Output only the lines below that start at the line containing "I will use condoms" and end at the line containing "To do: Finish", with both ends kept.

- Supplied data:
------------------------------------------------------------
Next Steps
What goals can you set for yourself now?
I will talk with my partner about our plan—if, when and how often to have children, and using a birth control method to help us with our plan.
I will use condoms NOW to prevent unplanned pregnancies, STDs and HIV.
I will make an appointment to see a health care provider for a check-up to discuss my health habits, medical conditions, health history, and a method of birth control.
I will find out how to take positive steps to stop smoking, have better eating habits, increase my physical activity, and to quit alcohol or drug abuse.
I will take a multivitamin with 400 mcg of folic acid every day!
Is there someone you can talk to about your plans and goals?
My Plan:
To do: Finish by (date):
------------------------------------------------------------
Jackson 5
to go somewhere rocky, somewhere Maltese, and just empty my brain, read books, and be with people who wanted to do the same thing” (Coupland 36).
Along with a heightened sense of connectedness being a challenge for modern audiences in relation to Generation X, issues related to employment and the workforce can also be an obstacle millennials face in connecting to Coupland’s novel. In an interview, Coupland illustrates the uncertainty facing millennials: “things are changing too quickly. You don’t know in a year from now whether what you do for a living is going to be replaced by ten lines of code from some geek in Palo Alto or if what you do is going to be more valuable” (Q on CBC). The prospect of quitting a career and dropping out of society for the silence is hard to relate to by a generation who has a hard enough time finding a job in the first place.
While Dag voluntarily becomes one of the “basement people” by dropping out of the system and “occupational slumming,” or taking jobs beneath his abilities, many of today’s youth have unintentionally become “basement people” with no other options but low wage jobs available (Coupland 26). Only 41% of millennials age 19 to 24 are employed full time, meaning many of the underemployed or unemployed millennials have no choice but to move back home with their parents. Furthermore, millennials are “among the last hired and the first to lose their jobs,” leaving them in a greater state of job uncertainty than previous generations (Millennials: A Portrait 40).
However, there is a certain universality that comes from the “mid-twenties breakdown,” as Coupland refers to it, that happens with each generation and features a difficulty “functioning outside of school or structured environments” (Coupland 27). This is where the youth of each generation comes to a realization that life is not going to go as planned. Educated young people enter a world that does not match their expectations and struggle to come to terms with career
------------------------------------------------------------
- Result:
I will use condoms NOW to prevent unplanned pregnancies, STDs and HIV.
I will make an appointment to see a health care provider for a check-up to discuss my health habits, medical conditions, health history, and a method of birth control.
I will find out how to take positive steps to stop smoking, have better eating habits, increase my physical activity, and to quit alcohol or drug abuse.
I will take a multivitamin with 400 mcg of folic acid every day!
Is there someone you can talk to about your plans and goals?
My Plan:
To do: Finish by (date):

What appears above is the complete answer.